André Ethier (Toronto, Canada) travaille à partir de son subconscient, permettant ainsi à des moments de tendresse et de beauté de jaillir dans ses toiles. En examinant la perception qu’il a de sa famille et de lui-même, il construit des récits qui deviennent des expériences partagées riches et complexes. Tout récemment, Ethier a participé à des expositions individuelles, notamment à Paul Petro (Toronto), Harper’s Apartment (New York), Derek Eller Gallery (New York) et Honor Fraser (Los Angeles). Il a participé à des expositions collectives au Musée des beaux-arts de Montréal et au Weatherspoon Art Museum de Greensboro, en autres.

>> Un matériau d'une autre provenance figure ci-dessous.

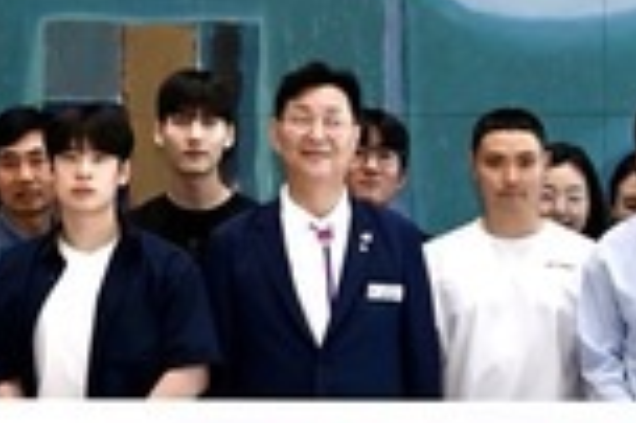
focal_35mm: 174
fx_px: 3071
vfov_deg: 7.8
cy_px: 385
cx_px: 393
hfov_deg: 11.8
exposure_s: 1/125
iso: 2000
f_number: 7.1
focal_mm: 44
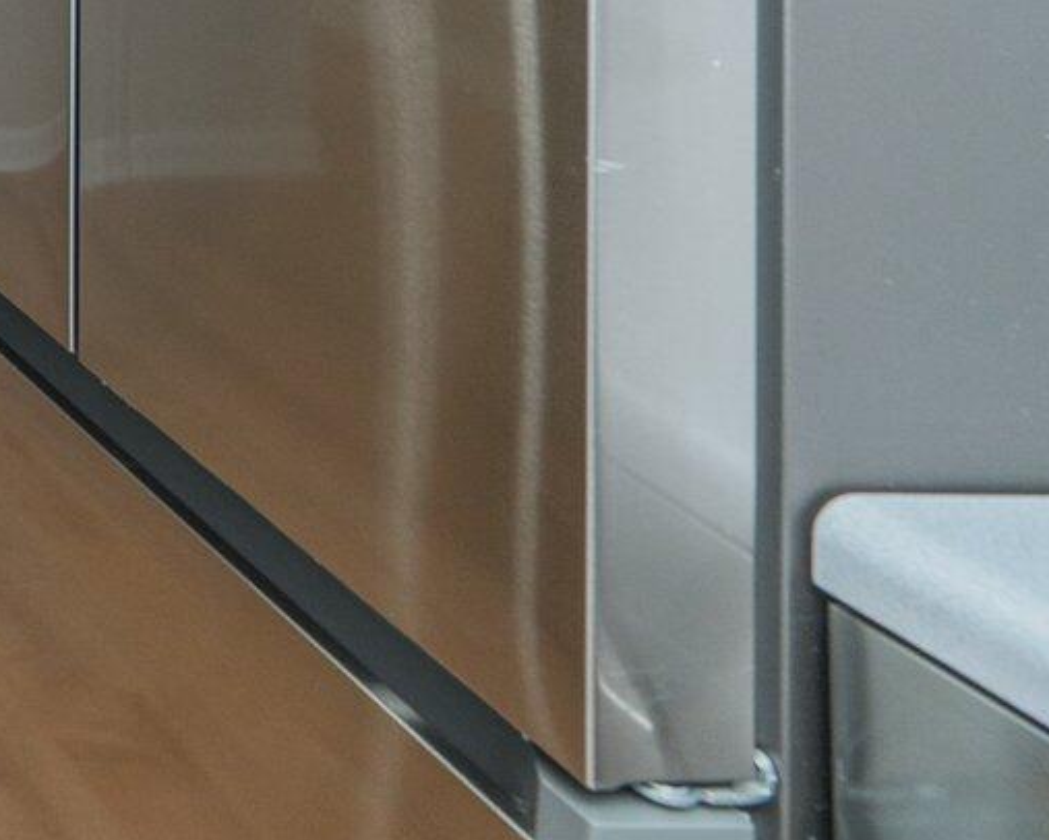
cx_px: -871
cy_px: -449
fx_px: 1646
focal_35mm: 53
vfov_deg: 22.8
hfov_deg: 21.5
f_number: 7.1
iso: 320
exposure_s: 1/60
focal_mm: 14
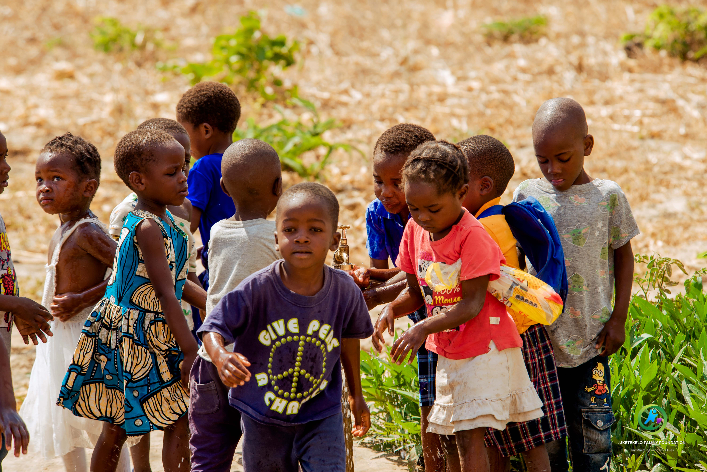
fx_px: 4518
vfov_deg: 6.0
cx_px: 354
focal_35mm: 230
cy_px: 236
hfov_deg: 8.9
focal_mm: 230
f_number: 9
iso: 125
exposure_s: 1/200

Plum Cloutman (North Norfolk et Londres, Royaume-Uni) a terminé ses études au Edinburgh College of Art en 2018. Son travail, dont l’échelle varie du minuscule au monumental, dépeint un monde où des personnages imaginaires sont engagés dans des situations qui peuvent aussi bien être tendres, tristes, absurdes ou extraordinairement naïves. Depuis sa graduation, Cloutman a exposé son travail à de nombreuses reprises, que ce soit à Édimbourg ou à Londres. Elle est lauréate du Catriona White Prize, du Lyon Prize et du Turnbull Prize, en plus d’avoir participé à l’exposition New Contemporaries de la Royal Society of Arts (2019).

Alexandre Guay (Montréal, Canada) est un artiste multidisciplinaire qui étudie en céramique et en sculpture à l’Université Concordia. Il fait partie du collectif artistique Passage Secret depuis 2018. L’approche de Guay est spontanée et reflète l’énergie qu’il déploie lorsqu’il manipule couleurs et matériaux, façonnant l’expressivité et la candeur de ses personnages. Dans la dernière année, il a participé à des expositions collectives au Prometheus Projects (Montréal), à la Bruises Gallery (Montréal), et il a récemment collaboré avec la marque Paloma Wool, à New York.